## Deep learning on MNIST
In this exercise we will try to apply what we learnt so far on some numpy computations, but before that, we will do some profiling to check understand the performance and the inner working of the computations that we are going to apply Numba for.

The exercise here uses the [Deep learning on MNIST tutorial form Numpy](https://numpy.org/numpy-tutorials/content/tutorial-deep-learning-on-mnist.html). For the mathmetical details, you can check out the [original tutorial](https://numpy.org/numpy-tutorials/content/tutorial-deep-learning-on-mnist.html). Or even better, do that tutorial first before trying this one. For convinence, I have downloaded it and [included in this repo for you](./03.1%20-%20tutorial-deep-learning-on-mnist.ipynb).

Just like th original tutorial, we have to use Requests, Numpy and Matplotlib. We also have to import `jit` from Numba. If you don't have Matplotlib and/or Requests installed, uncommned that following and install it:

In [None]:
#!pip install matplotlib requests

## Load and process the MNIST dataset

This is the part that we will just copy what the tutorial did. (but using more than 1000 samples.) For detailed explanation of what is done, please see the [original tutorial](./tutorial-deep-learning-on-mnist.ipynb).

In [None]:
import gzip
import os

import numpy as np
import requests

data_sources = {
    "training_images": "train-images-idx3-ubyte.gz",  # 60,000 training images.
    "test_images": "t10k-images-idx3-ubyte.gz",  # 10,000 test images.
    "training_labels": "train-labels-idx1-ubyte.gz",  # 60,000 training labels.
    "test_labels": "t10k-labels-idx1-ubyte.gz",  # 10,000 test labels.
}
headers = {
    "User-Agent": "Mozilla/5.0 (X11; Linux x86_64; rv:10.0) Gecko/20100101 Firefox/10.0"
}
request_opts = {
    "headers": headers,
    "params": {"raw": "true"},
}

# First check if the data is stored locally; if not, then download it.

data_dir = "../_data"
os.makedirs(data_dir, exist_ok=True)

base_url = "https://github.com/rossbar/numpy-tutorial-data-mirror/blob/main/"

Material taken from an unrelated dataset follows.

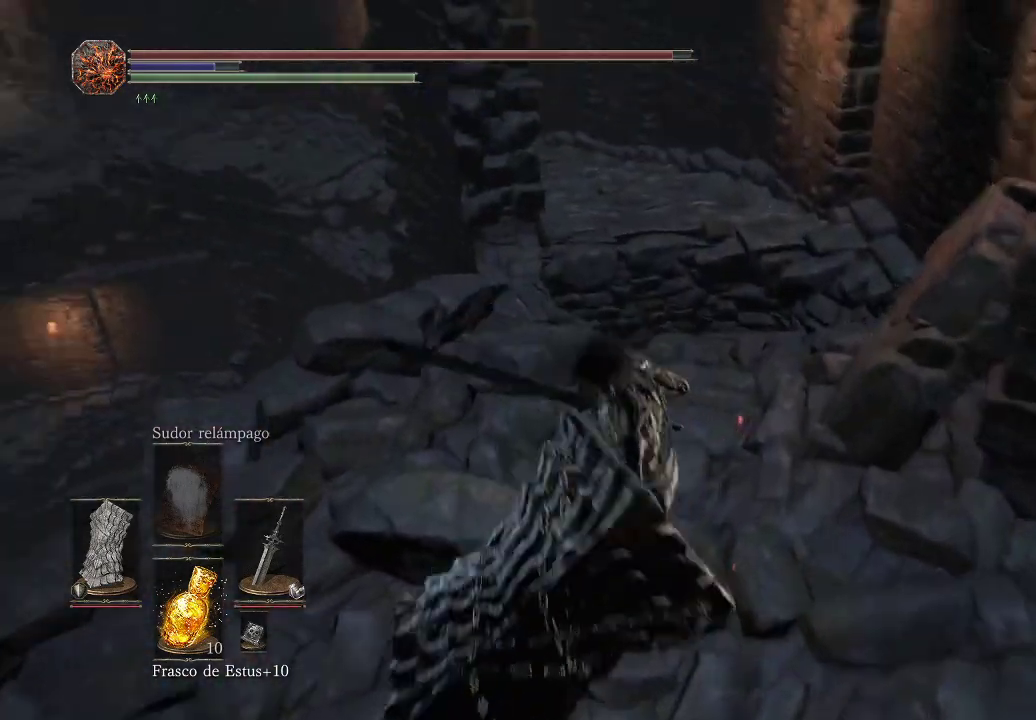
{"buttons": [], "left_stick": "up-left", "right_stick": "left", "events": [[367, "left_stick", "up-left"]]}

for fname in data_sources.values():
    fpath = os.path.join(data_dir, fname)
    if not os.path.exists(fpath):
        print("Downloading file: " + fname)
        resp = requests.get(base_url + fname, stream=True, **request_opts)
        resp.raise_for_status()  # Ensure download was succesful
        with open(fpath, "wb") as fh:
            for chunk in resp.iter_content(chunk_size=128):
                fh.write(chunk)

# Decompress the 4 files and create 4 ndarrays
                
mnist_dataset = {}

# Images
for key in ("training_images", "test_images"):
    with gzip.open(os.path.join(data_dir, data_sources[key]), "rb") as mnist_file:
        mnist_dataset[key] = np.frombuffer(
            mnist_file.read(), np.uint8, offset=16
        ).reshape(-1, 28 * 28)
# Labels
for key in ("training_labels", "test_labels"):
    with gzip.open(os.path.join(data_dir, data_sources[key]), "rb") as mnist_file:
        mnist_dataset[key] = np.frombuffer(mnist_file.read(), np.uint8, offset=8)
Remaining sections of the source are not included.